Before 1925, the appellation system that protects French products from imitation didn’t exist. Farmers could make Roquefort from cow’s milk as well as ewes’ milk. Now there are only 1,300 farms in permitted zones that produce raw milk from Lacaune sheep, the only legal breed for Roquefort. Every wheel of cheese spends at least two weeks in the seven natural caves in Roquefort-sur-Soulzon to bask in the local microbes, which in theory give each brand its own signature.

Alas, taste for Roquefort has declined in the past decade. Is the date significant? Millennials find the cheese too pungent and expensive. Wile twice the number of French Gen Z say they never eat cheese compared to adults, while their preference tends to be for decidedly un-Gallic options like mozzarella and Emmental. Meanwhile, the sale of goats-milk cheeses is down 9 per cent across the country. Many French no longer include a cheese tray after pudding – once de rigueur – as their take-home pay diminishes and the country struggles with a huge national debt and uncertain leadership.

Millennials find the cheese too pungent and expensive

As I write, riots are bursting out in major French cities. The Macron government will probably fall, as the French President tries to save his disastrous reign. The French are great at revolution, their most famous of course being 1789, where guillotine-wielding extremists tried to kill off the aristocracy. It might be argued, as de Gaulle did when he created the Fifth Republic, that a country that can produce more than a thousand cheeses has to be rather bad at governing.

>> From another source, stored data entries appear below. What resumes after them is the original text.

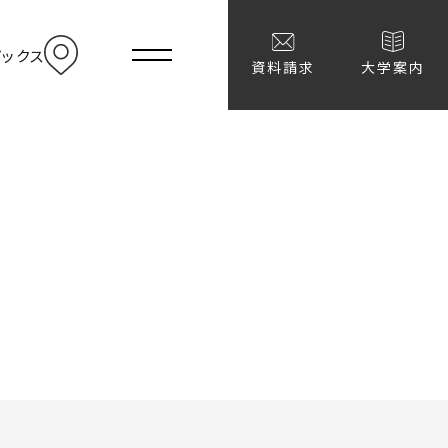
menu
ピックス
アクセス
資料請求
大学案内
学者選抜結果
去問題
学者選抜Q&A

I remember in December 2018 when the gilets jaunes (yellow jackets) tried to bring France to a halt, as the same leftist agitators are trying to do now. I didn’t live in France then. But my family did and, even though they sympathise with much leftist philosophy, I recall them telling me how inconvenient it was not being able to get into Beaune, ten minutes away. The Roquefort producers themselves have also gone on strike. In 2009, farmers blocked a site that was crucial to cheese production, protesting the sudden drop in the price of cheese. Earlier this year, producers took to roundabouts to protest Macron’s presidency.

Still, I couldn’t wait to accept my family’s invitation to move to France three years ago, after my husband died. When I wrote in August for Spectator Life about the terrible state of French hospital food, a well-meaning family member suggested I should not have written the story in case I needed to go to the hospital again. I chuckled and told her, ‘But I write about food and the truth.’ There is a truth in the decline of Roquefort, one that the French President would do well to recognise.